Data for this exercise –
######

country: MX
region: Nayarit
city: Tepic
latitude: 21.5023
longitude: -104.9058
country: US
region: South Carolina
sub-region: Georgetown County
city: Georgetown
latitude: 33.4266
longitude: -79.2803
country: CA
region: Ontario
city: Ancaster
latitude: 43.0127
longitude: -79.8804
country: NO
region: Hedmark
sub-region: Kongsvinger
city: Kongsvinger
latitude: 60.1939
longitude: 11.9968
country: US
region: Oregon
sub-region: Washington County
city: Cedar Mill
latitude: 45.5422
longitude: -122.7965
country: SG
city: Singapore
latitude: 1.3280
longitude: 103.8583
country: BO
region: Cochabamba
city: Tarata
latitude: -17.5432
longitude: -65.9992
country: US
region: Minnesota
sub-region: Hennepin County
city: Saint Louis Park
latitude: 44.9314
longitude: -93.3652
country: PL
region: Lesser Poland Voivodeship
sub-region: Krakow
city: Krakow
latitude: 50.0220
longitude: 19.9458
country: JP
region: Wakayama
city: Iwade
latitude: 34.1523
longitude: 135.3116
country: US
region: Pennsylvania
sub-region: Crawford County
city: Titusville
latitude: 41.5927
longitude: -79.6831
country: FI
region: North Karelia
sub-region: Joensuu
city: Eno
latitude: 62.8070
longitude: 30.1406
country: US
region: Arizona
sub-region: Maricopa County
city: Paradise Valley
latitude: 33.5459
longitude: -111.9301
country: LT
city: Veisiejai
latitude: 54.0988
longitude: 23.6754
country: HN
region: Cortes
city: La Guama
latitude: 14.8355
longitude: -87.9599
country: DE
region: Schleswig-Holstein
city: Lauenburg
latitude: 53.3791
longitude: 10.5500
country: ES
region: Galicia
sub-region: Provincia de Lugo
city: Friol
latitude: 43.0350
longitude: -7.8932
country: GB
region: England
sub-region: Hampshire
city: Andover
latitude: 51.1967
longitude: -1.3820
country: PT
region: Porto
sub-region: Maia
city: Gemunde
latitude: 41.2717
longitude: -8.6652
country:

######

Description of the task – Rewrite the entire listing above, changing each "latitude" to "lat" and leaving everything else as it stands.

Task result –
country: MX
region: Nayarit
city: Tepic
lat: 21.5023
longitude: -104.9058
country: US
region: South Carolina
sub-region: Georgetown County
city: Georgetown
lat: 33.4266
longitude: -79.2803
country: CA
region: Ontario
city: Ancaster
lat: 43.0127
longitude: -79.8804
country: NO
region: Hedmark
sub-region: Kongsvinger
city: Kongsvinger
lat: 60.1939
longitude: 11.9968
country: US
region: Oregon
sub-region: Washington County
city: Cedar Mill
lat: 45.5422
longitude: -122.7965
country: SG
city: Singapore
lat: 1.3280
longitude: 103.8583
country: BO
region: Cochabamba
city: Tarata
lat: -17.5432
longitude: -65.9992
country: US
region: Minnesota
sub-region: Hennepin County
city: Saint Louis Park
lat: 44.9314
longitude: -93.3652
country: PL
region: Lesser Poland Voivodeship
sub-region: Krakow
city: Krakow
lat: 50.0220
longitude: 19.9458
country: JP
region: Wakayama
city: Iwade
lat: 34.1523
longitude: 135.3116
country: US
region: Pennsylvania
sub-region: Crawford County
city: Titusville
lat: 41.5927
longitude: -79.6831
country: FI
region: North Karelia
sub-region: Joensuu
city: Eno
lat: 62.8070
longitude: 30.1406
country: US
region: Arizona
sub-region: Maricopa County
city: Paradise Valley
lat: 33.5459
longitude: -111.9301
country: LT
city: Veisiejai
lat: 54.0988
longitude: 23.6754
country: HN
region: Cortes
city: La Guama
lat: 14.8355
longitude: -87.9599
country: DE
region: Schleswig-Holstein
city: Lauenburg
lat: 53.3791
longitude: 10.5500
country: ES
region: Galicia
sub-region: Provincia de Lugo
city: Friol
lat: 43.0350
longitude: -7.8932
country: GB
region: England
sub-region: Hampshire
city: Andover
lat: 51.1967
longitude: -1.3820
country: PT
region: Porto
sub-region: Maia
city: Gemunde
lat: 41.2717
longitude: -8.6652
country:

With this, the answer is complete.